### Problem to work on
Return every line below exactly, without dropping any.

### Input
________
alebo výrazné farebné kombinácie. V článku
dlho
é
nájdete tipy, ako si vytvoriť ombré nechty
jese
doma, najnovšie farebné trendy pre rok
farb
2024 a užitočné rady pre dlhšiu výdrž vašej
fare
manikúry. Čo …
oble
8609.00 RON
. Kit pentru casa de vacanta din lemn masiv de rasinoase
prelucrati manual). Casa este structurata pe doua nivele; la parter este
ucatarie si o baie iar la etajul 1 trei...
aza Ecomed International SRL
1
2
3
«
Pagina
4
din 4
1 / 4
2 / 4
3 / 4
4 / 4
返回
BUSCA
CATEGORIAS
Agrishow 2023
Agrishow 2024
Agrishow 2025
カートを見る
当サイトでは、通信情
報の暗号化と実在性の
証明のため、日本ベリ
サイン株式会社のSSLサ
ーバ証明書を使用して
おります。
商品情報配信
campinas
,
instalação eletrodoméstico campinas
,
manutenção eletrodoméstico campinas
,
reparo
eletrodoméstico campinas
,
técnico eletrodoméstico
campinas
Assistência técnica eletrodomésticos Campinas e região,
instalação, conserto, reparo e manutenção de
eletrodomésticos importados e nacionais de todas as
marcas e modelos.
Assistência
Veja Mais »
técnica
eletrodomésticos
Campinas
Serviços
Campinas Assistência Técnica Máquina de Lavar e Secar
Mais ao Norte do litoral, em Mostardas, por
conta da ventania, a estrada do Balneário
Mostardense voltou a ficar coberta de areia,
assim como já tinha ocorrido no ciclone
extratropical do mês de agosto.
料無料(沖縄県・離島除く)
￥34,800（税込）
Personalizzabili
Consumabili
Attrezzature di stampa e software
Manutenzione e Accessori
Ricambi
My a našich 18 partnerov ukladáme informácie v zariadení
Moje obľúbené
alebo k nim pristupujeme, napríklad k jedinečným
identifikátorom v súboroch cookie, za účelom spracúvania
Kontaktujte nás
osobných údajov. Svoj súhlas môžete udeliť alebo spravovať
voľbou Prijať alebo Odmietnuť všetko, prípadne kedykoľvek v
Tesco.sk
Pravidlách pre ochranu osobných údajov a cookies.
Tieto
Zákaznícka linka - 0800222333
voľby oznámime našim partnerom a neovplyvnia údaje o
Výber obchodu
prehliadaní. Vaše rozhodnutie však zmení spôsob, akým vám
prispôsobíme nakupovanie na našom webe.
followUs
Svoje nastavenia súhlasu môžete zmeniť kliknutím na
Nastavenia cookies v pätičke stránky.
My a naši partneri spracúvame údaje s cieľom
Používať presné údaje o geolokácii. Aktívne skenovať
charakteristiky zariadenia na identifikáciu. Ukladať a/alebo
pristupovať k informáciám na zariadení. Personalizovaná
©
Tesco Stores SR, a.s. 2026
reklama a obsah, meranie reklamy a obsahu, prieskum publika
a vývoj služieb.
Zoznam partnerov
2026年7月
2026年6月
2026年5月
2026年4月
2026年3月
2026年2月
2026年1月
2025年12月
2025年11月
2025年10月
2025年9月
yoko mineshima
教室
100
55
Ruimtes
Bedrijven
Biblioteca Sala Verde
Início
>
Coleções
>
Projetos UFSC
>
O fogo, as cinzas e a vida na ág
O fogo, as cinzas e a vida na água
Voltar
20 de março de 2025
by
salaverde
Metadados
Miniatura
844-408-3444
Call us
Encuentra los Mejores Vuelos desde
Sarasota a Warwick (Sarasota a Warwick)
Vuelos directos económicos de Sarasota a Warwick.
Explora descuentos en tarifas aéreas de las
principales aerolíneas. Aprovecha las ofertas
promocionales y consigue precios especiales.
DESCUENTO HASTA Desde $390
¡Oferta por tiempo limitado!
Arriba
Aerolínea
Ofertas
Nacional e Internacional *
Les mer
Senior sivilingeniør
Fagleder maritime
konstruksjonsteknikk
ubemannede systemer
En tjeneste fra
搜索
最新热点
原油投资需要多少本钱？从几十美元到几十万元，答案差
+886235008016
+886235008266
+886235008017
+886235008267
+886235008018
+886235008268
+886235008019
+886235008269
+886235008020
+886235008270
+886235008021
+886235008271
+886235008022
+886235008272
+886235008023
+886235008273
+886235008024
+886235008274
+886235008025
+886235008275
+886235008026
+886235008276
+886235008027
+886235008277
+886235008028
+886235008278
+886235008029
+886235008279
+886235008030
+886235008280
________
### Answer to the exercise
alebo výrazné farebné kombinácie. V článku
dlho
é
nájdete tipy, ako si vytvoriť ombré nechty
jese
doma, najnovšie farebné trendy pre rok
farb
2024 a užitočné rady pre dlhšiu výdrž vašej
fare
manikúry. Čo …
oble
8609.00 RON
. Kit pentru casa de vacanta din lemn masiv de rasinoase
prelucrati manual). Casa este structurata pe doua nivele; la parter este
ucatarie si o baie iar la etajul 1 trei...
aza Ecomed International SRL
1
2
3
«
Pagina
4
din 4
1 / 4
2 / 4
3 / 4
4 / 4
返回
BUSCA
CATEGORIAS
Agrishow 2023
Agrishow 2024
Agrishow 2025
カートを見る
当サイトでは、通信情
報の暗号化と実在性の
証明のため、日本ベリ
サイン株式会社のSSLサ
ーバ証明書を使用して
おります。
商品情報配信
campinas
,
instalação eletrodoméstico campinas
,
manutenção eletrodoméstico campinas
,
reparo
eletrodoméstico campinas
,
técnico eletrodoméstico
campinas
Assistência técnica eletrodomésticos Campinas e região,
instalação, conserto, reparo e manutenção de
eletrodomésticos importados e nacionais de todas as
marcas e modelos.
Assistência
Veja Mais »
técnica
eletrodomésticos
Campinas
Serviços
Campinas Assistência Técnica Máquina de Lavar e Secar
Mais ao Norte do litoral, em Mostardas, por
conta da ventania, a estrada do Balneário
Mostardense voltou a ficar coberta de areia,
assim como já tinha ocorrido no ciclone
extratropical do mês de agosto.
料無料(沖縄県・離島除く)
￥34,800（税込）
Personalizzabili
Consumabili
Attrezzature di stampa e software
Manutenzione e Accessori
Ricambi
My a našich 18 partnerov ukladáme informácie v zariadení
Moje obľúbené
alebo k nim pristupujeme, napríklad k jedinečným
identifikátorom v súboroch cookie, za účelom spracúvania
Kontaktujte nás
osobných údajov. Svoj súhlas môžete udeliť alebo spravovať
voľbou Prijať alebo Odmietnuť všetko, prípadne kedykoľvek v
Tesco.sk
Pravidlách pre ochranu osobných údajov a cookies.
Tieto
Zákaznícka linka - 0800222333
voľby oznámime našim partnerom a neovplyvnia údaje o
Výber obchodu
prehliadaní. Vaše rozhodnutie však zmení spôsob, akým vám
prispôsobíme nakupovanie na našom webe.
followUs
Svoje nastavenia súhlasu môžete zmeniť kliknutím na
Nastavenia cookies v pätičke stránky.
My a naši partneri spracúvame údaje s cieľom
Používať presné údaje o geolokácii. Aktívne skenovať
charakteristiky zariadenia na identifikáciu. Ukladať a/alebo
pristupovať k informáciám na zariadení. Personalizovaná
©
Tesco Stores SR, a.s. 2026
reklama a obsah, meranie reklamy a obsahu, prieskum publika
a vývoj služieb.
Zoznam partnerov
2026年7月
2026年6月
2026年5月
2026年4月
2026年3月
2026年2月
2026年1月
2025年12月
2025年11月
2025年10月
2025年9月
yoko mineshima
教室
100
55
Ruimtes
Bedrijven
Biblioteca Sala Verde
Início
>
Coleções
>
Projetos UFSC
>
O fogo, as cinzas e a vida na ág
O fogo, as cinzas e a vida na água
Voltar
20 de março de 2025
by
salaverde
Metadados
Miniatura
844-408-3444
Call us
Encuentra los Mejores Vuelos desde
Sarasota a Warwick (Sarasota a Warwick)
Vuelos directos económicos de Sarasota a Warwick.
Explora descuentos en tarifas aéreas de las
principales aerolíneas. Aprovecha las ofertas
promocionales y consigue precios especiales.
DESCUENTO HASTA Desde $390
¡Oferta por tiempo limitado!
Arriba
Aerolínea
Ofertas
Nacional e Internacional *
Les mer
Senior sivilingeniør
Fagleder maritime
konstruksjonsteknikk
ubemannede systemer
En tjeneste fra
搜索
最新热点
原油投资需要多少本钱？从几十美元到几十万元，答案差
+886235008016
+886235008266
+886235008017
+886235008267
+886235008018
+886235008268
+886235008019
+886235008269
+886235008020
+886235008270
+886235008021
+886235008271
+886235008022
+886235008272
+886235008023
+886235008273
+886235008024
+886235008274
+886235008025
+886235008275
+886235008026
+886235008276
+886235008027
+886235008277
+886235008028
+886235008278
+886235008029
+886235008279
+886235008030
+886235008280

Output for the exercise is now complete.